Yesterday we celebrated our oldest daughter’s 25th birthday. That means that my husband and I have been parents for a quarter of a century now– which is almost half of our lives. Now that our kids are grown (or almost grown), we can look back on our parenting with much clearer vision. Hindsight is always 20/20, after all.
And we find that there are a few choices and decisions we made that we would make all over again. Here is a list of eleven things we don’t regret doing with our kids–
- We don’t regret the hours that we chose to spend playing games or reading stories, turning our backs on those incessant daily tasks sometimes.
- We don’t regret standing firm about what the kids were allowed to watch, wear, listen to, read, and play.

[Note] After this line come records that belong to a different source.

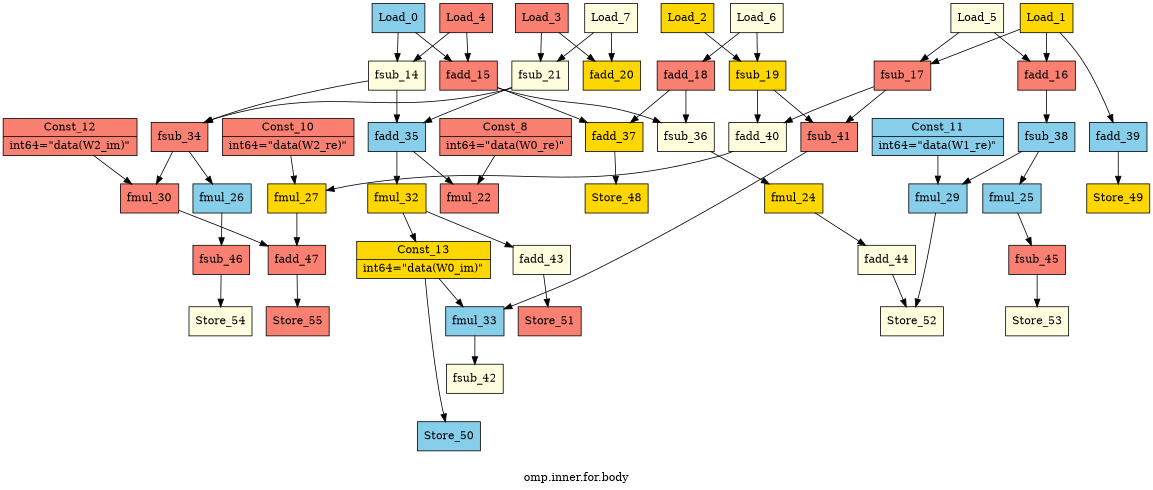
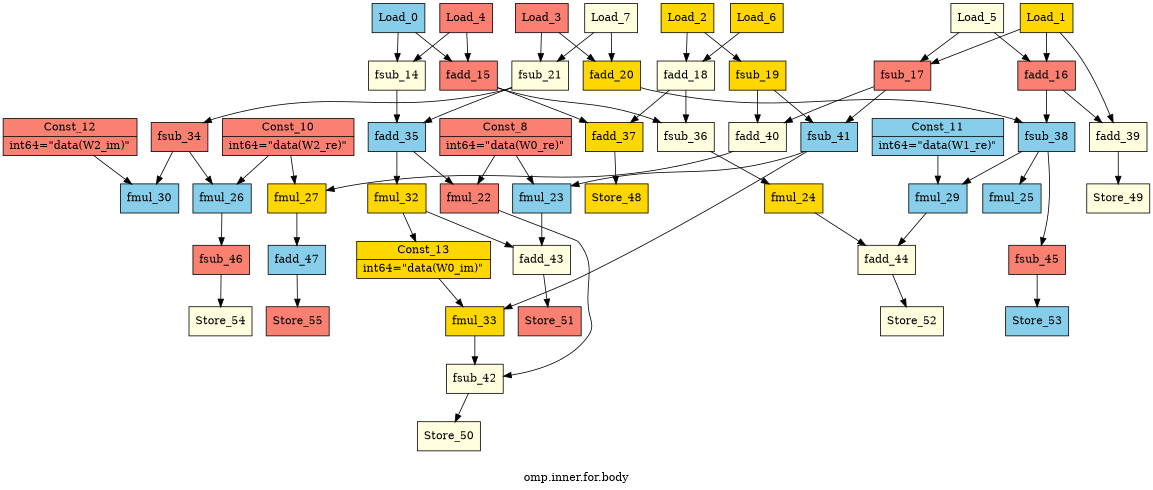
  digraph {
    label="omp.inner.for.body"
    node [fillcolor=lightyellow opcode=fadd shape=record style=filled type=op]
    edge [operand=any2input]
    n1 [data=in_re fillcolor=skyblue label="{Load_0}" opcode=input type=""]
    n2 [label="{fsub_14}"]
    n3 [fillcolor=salmon label="{fadd_15}"]
    n4 [fillcolor=salmon label="{fsub_34}"]
    n5 [fillcolor=skyblue label="{fadd_35}"]
    n6 [label="{fsub_36}"]
    n7 [fillcolor=gold label="{fadd_37}"]
    n8 [fillcolor=skyblue label="{fmul_26}" opcode=fmul]
-   n9 [fillcolor=salmon label="{fmul_30}" opcode=fmul]
+   n9 [fillcolor=skyblue label="{fmul_30}" opcode=fmul]
    n10 [fillcolor=salmon label="{fmul_22}" opcode=fmul]
    n11 [fillcolor=gold label="{fmul_32}" opcode=fmul]
    n12 [fillcolor=gold label="{fmul_24}" opcode=fmul]
    n13 [data=out_re fillcolor=gold label="{Store_48}" opcode=output type=""]
    n14 [data=in_im fillcolor=gold label="{Load_1}" opcode=input type=""]
    n15 [fillcolor=salmon label="{fadd_16}"]
    n16 [fillcolor=salmon label="{fsub_17}"]
-   n17 [fillcolor=skyblue label="{fadd_39}"]
+   n17 [label="{fadd_39}"]
    n18 [fillcolor=skyblue label="{fsub_38}"]
    n19 [label="{fadd_40}"]
-   n20 [fillcolor=salmon label="{fsub_41}"]
+   n20 [fillcolor=skyblue label="{fsub_41}"]
    n21 [fillcolor=skyblue label="{fmul_25}" opcode=fmul]
    n22 [fillcolor=skyblue label="{fmul_29}" opcode=fmul]
-   n23 [data=out_im fillcolor=gold label="{Store_49}" opcode=output type=""]
+   n23 [data=out_im label="{Store_49}" opcode=output type=""]
    n24 [fillcolor=gold label="{fmul_27}" opcode=fmul]
-   n26 [fillcolor=skyblue label="{fmul_33}" opcode=fmul]
+   n25 [fillcolor=skyblue label="{fmul_23}" opcode=fmul]
+   n26 [fillcolor=gold label="{fmul_33}" opcode=fmul]
    n27 [data=in_re fillcolor=gold label="{Load_2}" opcode=input type=""]
-   n28 [fillcolor=salmon label="{fadd_18}"]
+   n28 [label="{fadd_18}"]
    n29 [fillcolor=gold label="{fsub_19}"]
    n30 [data=in_im fillcolor=salmon label="{Load_3}" opcode=input type=""]
    n31 [fillcolor=gold label="{fadd_20}"]
    n32 [label="{fsub_21}"]
    n33 [data=in_re fillcolor=salmon label="{Load_4}" opcode=input type=""]
    n34 [data=in_im label="{Load_5}" opcode=input type=""]
-   n35 [data=in_re label="{Load_6}" opcode=input type=""]
+   n35 [data=in_re fillcolor=gold label="{Load_6}" opcode=input type=""]
    n36 [data=in_im label="{Load_7}" opcode=input type=""]
    n37 [fillcolor=salmon label="{fsub_46}"]
-   n38 [fillcolor=salmon label="{fadd_47}"]
+   n38 [fillcolor=skyblue label="{fadd_47}"]
    n39 [label="{fsub_42}"]
    n40 [label="{fadd_43}"]
    n41 [constVal=1 fillcolor=gold int64=0 label="{Const_13|int64=\"data(W0_im)\"}" opcode=const type=""]
    n42 [label="{fadd_44}"]
    n43 [fillcolor=salmon label="{fsub_45}"]
    n44 [data=out_re label="{Store_54}" opcode=output type=""]
    n45 [data=out_im fillcolor=salmon label="{Store_55}" opcode=output type=""]
-   n46 [data=out_re fillcolor=skyblue label="{Store_50}" opcode=output type=""]
+   n46 [data=out_re label="{Store_50}" opcode=output type=""]
    n47 [data=out_im fillcolor=salmon label="{Store_51}" opcode=output type=""]
    n48 [data=out_im label="{Store_52}" opcode=output type=""]
-   n49 [data=out_re label="{Store_53}" opcode=output type=""]
+   n49 [data=out_re fillcolor=skyblue label="{Store_53}" opcode=output type=""]
    n50 [constVal=1 fillcolor=salmon int64=1 label="{Const_8|int64=\"data(W0_re)\"}" opcode=const type=""]
    n51 [constVal=1 fillcolor=salmon int64=1 label="{Const_10|int64=\"data(W2_re)\"}" opcode=const type=""]
    n52 [constVal=1 fillcolor=skyblue int64=1 label="{Const_11|int64=\"data(W1_re)\"}" opcode=const type=""]
    n53 [constVal=1 fillcolor=salmon int64=0 label="{Const_12|int64=\"data(W2_im)\"}" opcode=const type=""]
    n1 -> n2
    n1 -> n3
-   n2 -> n4
    n2 -> n5
    n3 -> n6
    n3 -> n7
    n4 -> n8
    n4 -> n9
    n5 -> n10
    n5 -> n11
    n6 -> n12
    n7 -> n13
    n8 -> n37
-   n9 -> n38
+   n10 -> n39
    n11 -> n40
    n11 -> n41
    n12 -> n42
    n14 -> n15
    n14 -> n16
    n14 -> n17
+   n15 -> n17
    n15 -> n18
    n16 -> n19
    n16 -> n20
    n17 -> n23
    n18 -> n21
    n18 -> n22
    n19 -> n24
+   n20 -> n25
    n20 -> n26
-   n21 -> n43
-   n22 -> n48
+   n18 -> n43
+   n22 -> n42
    n24 -> n38
+   n25 -> n40
    n26 -> n39
+   n27 -> n28
    n27 -> n29
    n28 -> n6
    n28 -> n7
    n29 -> n19
    n29 -> n20
    n30 -> n31
    n30 -> n32
+   n31 -> n18
    n32 -> n4
    n32 -> n5
    n33 -> n2
    n33 -> n3
    n34 -> n15
    n34 -> n16
    n35 -> n28
-   n35 -> n29
    n36 -> n31
    n36 -> n32
    n37 -> n44
    n38 -> n45
-   n41 -> n46
+   n39 -> n46
    n40 -> n47
    n41 -> n26
    n42 -> n48
    n43 -> n49
    n50 -> n10
+   n50 -> n25
+   n51 -> n8
    n51 -> n24
    n52 -> n22
    n53 -> n9
  }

This was especially hard and was done amidst many cries of “but my friends are allowed to…”
- We don’t regret the many conversations around the dinner table talking about God, His Word, and what being a Christian really means.
- We don’t regret the time our kids spent with their grandparents. They have provided incredible support to our family and the relationships that were built with our kids are priceless.

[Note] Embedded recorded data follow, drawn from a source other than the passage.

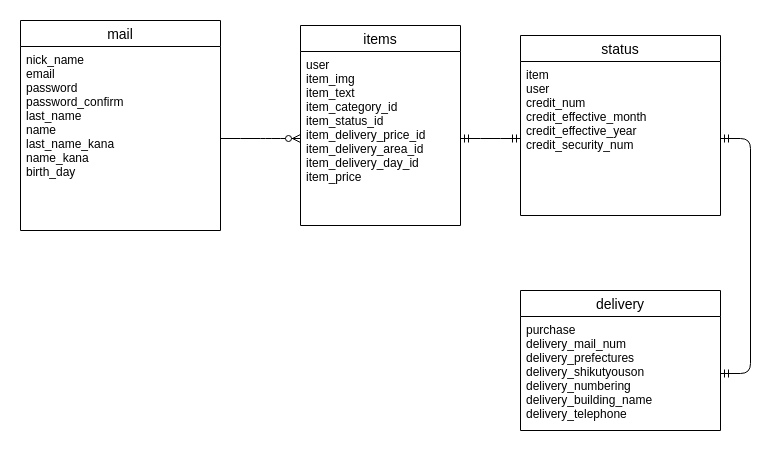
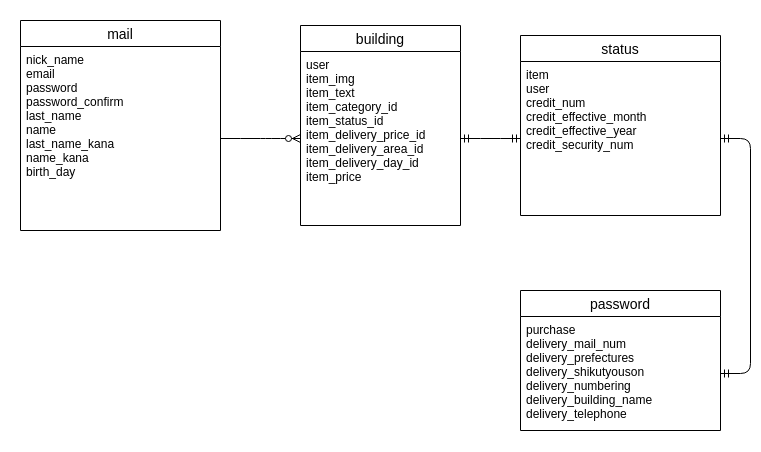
  <mxCell id="0" />
  <mxCell id="1" parent="0" />
  <mxCell id="2" value="mail" style="swimlane;fontStyle=0;childLayout=stackLayout;horizontal=1;startSize=26;horizontalStack=0;resizeParent=1;resizeParentMax=0;resizeLast=0;collapsible=1;marginBottom=0;align=center;fontSize=14;" parent="1" vertex="1"><mxGeometry x="20" y="20" width="200" height="210" as="geometry" /></mxCell>
  <mxCell id="3" value="nick_name&#10;email&#10;password&#10;password_confirm&#10;last_name&#10;name&#10;last_name_kana&#10;name_kana&#10;birth_day&#10;" style="text;strokeColor=none;fillColor=none;spacingLeft=4;spacingRight=4;overflow=hidden;rotatable=0;points=[[0,0.5],[1,0.5]];portConstraint=eastwest;fontSize=12;" parent="2" vertex="1"><mxGeometry y="26" width="200" height="184" as="geometry" /></mxCell>
- <mxCell id="4" value="items" style="swimlane;fontStyle=0;childLayout=stackLayout;horizontal=1;startSize=26;horizontalStack=0;resizeParent=1;resizeParentMax=0;resizeLast=0;collapsible=1;marginBottom=0;align=center;fontSize=14;" parent="1" vertex="1"><mxGeometry x="300" y="25" width="160" height="200" as="geometry" /></mxCell>
+ <mxCell id="4" value="building" style="swimlane;fontStyle=0;childLayout=stackLayout;horizontal=1;startSize=26;horizontalStack=0;resizeParent=1;resizeParentMax=0;resizeLast=0;collapsible=1;marginBottom=0;align=center;fontSize=14;" parent="1" vertex="1"><mxGeometry x="300" y="25" width="160" height="200" as="geometry" /></mxCell>
  <mxCell id="5" value="user&#10;item_img&#10;item_text&#10;item_category_id&#10;item_status_id&#10;item_delivery_price_id&#10;item_delivery_area_id&#10;item_delivery_day_id&#10;item_price" style="text;strokeColor=none;fillColor=none;spacingLeft=4;spacingRight=4;overflow=hidden;rotatable=0;points=[[0,0.5],[1,0.5]];portConstraint=eastwest;fontSize=12;" parent="4" vertex="1"><mxGeometry y="26" width="160" height="174" as="geometry" /></mxCell>
  <mxCell id="6" value="status" style="swimlane;fontStyle=0;childLayout=stackLayout;horizontal=1;startSize=26;horizontalStack=0;resizeParent=1;resizeParentMax=0;resizeLast=0;collapsible=1;marginBottom=0;align=center;fontSize=14;" parent="1" vertex="1"><mxGeometry x="520" y="35" width="200" height="180" as="geometry" /></mxCell>
  <mxCell id="7" value="item&#10;user&#10;credit_num&#10;credit_effective_month&#10;credit_effective_year&#10;credit_security_num" style="text;strokeColor=none;fillColor=none;spacingLeft=4;spacingRight=4;overflow=hidden;rotatable=0;points=[[0,0.5],[1,0.5]];portConstraint=eastwest;fontSize=12;" parent="6" vertex="1"><mxGeometry y="26" width="200" height="154" as="geometry" /></mxCell>
- <mxCell id="8" value="delivery" style="swimlane;fontStyle=0;childLayout=stackLayout;horizontal=1;startSize=26;horizontalStack=0;resizeParent=1;resizeParentMax=0;resizeLast=0;collapsible=1;marginBottom=0;align=center;fontSize=14;" parent="1" vertex="1"><mxGeometry x="520" y="290" width="200" height="140" as="geometry" /></mxCell>
+ <mxCell id="8" value="password" style="swimlane;fontStyle=0;childLayout=stackLayout;horizontal=1;startSize=26;horizontalStack=0;resizeParent=1;resizeParentMax=0;resizeLast=0;collapsible=1;marginBottom=0;align=center;fontSize=14;" parent="1" vertex="1"><mxGeometry x="520" y="290" width="200" height="140" as="geometry" /></mxCell>
  <mxCell id="9" value="purchase&#10;delivery_mail_num&#10;delivery_prefectures&#10;delivery_shikutyouson&#10;delivery_numbering&#10;delivery_building_name&#10;delivery_telephone&#10;" style="text;strokeColor=none;fillColor=none;spacingLeft=4;spacingRight=4;overflow=hidden;rotatable=0;points=[[0,0.5],[1,0.5]];portConstraint=eastwest;fontSize=12;" parent="8" vertex="1"><mxGeometry y="26" width="200" height="114" as="geometry" /></mxCell>
  <mxCell id="10" value="" style="edgeStyle=entityRelationEdgeStyle;fontSize=12;html=1;endArrow=ERzeroToMany;endFill=1;entryX=0;entryY=0.5;entryDx=0;entryDy=0;" parent="1" source="3" target="5" edge="1"><mxGeometry width="100" height="100" relative="1" as="geometry"><mxPoint x="250" y="160" as="sourcePoint" /><mxPoint x="350" y="60" as="targetPoint" /></mxGeometry></mxCell>
  <mxCell id="11" value="" style="edgeStyle=entityRelationEdgeStyle;fontSize=12;html=1;endArrow=ERmandOne;startArrow=ERmandOne;shadow=0;exitX=1;exitY=0.5;exitDx=0;exitDy=0;entryX=0;entryY=0.5;entryDx=0;entryDy=0;" parent="1" source="5" target="7" edge="1"><mxGeometry width="100" height="100" relative="1" as="geometry"><mxPoint x="450" y="370" as="sourcePoint" /><mxPoint x="550" y="270" as="targetPoint" /></mxGeometry></mxCell>
  <mxCell id="12" value="" style="edgeStyle=entityRelationEdgeStyle;fontSize=12;html=1;endArrow=ERmandOne;startArrow=ERmandOne;shadow=0;entryX=1;entryY=0.5;entryDx=0;entryDy=0;" parent="1" source="7" target="9" edge="1"><mxGeometry width="100" height="100" relative="1" as="geometry"><mxPoint x="450" y="370" as="sourcePoint" /><mxPoint x="730" y="373" as="targetPoint" /></mxGeometry></mxCell>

- We don’t regret being flexible with bedtimes and mealtimes. This not only taught our kids to be flexible, but provided evening hours to snuggle and play games with Daddy during those long years when he was building a business.
- We don’t regret having Daddy lead bedtime devotions. This gave me a much needed break after a long day and Daddy precious time with his children.
- We don’t regret pulling our kids from travel soccer and other sports when they threatened to take over our priority of going to church on Sundays.
- We don’t regret homeschooling. In fact, that is probably the one thing I miss the most– homeschooling my elementary children. Even now, I can get a little misty-eyed about it. What an incredible joy and privilege that was.
- We don’t regret taking our kids to the Bible for any and all issues they faced. This taught them to live by God’s Word and not by what we said. It taught them that they are accountable to God for their choices.
- We don’t regret hugging our kids–even our teenagers– when they were really angry with us. While we are the kind of family that hugs a lot, we found out that teenagers can be awkward to hug. But we kept right on hugging through all of the turmoil and hard times. Some days it was quite difficult but we are sure glad we did it anyway.
- We don’t regret the evenings and weekends away that were spent building our marriage. Sometimes it was just thirty minutes of conversation snatched after the kids were in bed as we tried to stay in touch in some of those very busy years. Our children needed unified parents and we needed to keep our marriage relationship strong during the hectic years of growing a family.
While we don’t regret these eleven things, there are so very many things we do regret. We failed in so many ways and often we can see the fruits of those failures in the struggles of our kids. We will often notice one or two of the kids following my bad example in one way and others following my husband’s bad example. We were (and still are) so far from perfect and find ourselves acutely aware of it.
And yet, most days I stand back in absolute amazement at the faithfulness of God to our family. How incredibly gracious and kind of Him to fill in the gaps of our weaknesses and watch over the hearts of our kids so that each one has chosen to follow Him. We feel incredibly blessed.
And then to be doubly-blessed, He brought new sons and a daughter into our family through marriage that also love Him.
And, now, life brings a triple blessing. For we are going to be grandparents! Our oldest daughter and her husband are expecting in the spring. Eric and I are so very excited about having little ones around again. We have both loved parenting — all of it. We have loved the baby and toddler years, the elementary years, and the teen-aged years. Okay– we didn’t love the middle school years, but it wasn’t as awful as I thought it would be. And we are loving this time, as well, as we learn to know our kids as adults and are finally able to develop friendships with them. And now to welcome a grandchild into our family and to start that phase of life where our kids experience the wonder of being parents– oh, what joy it will be!
I know I have said it before, but I just have to say it again– if you are a young parent, please treasure every moment that you can. Focus on the eternal and on the stuff that matters. Life is just so short and before you know it, you will be exactly where I am — expecting a first grandchild!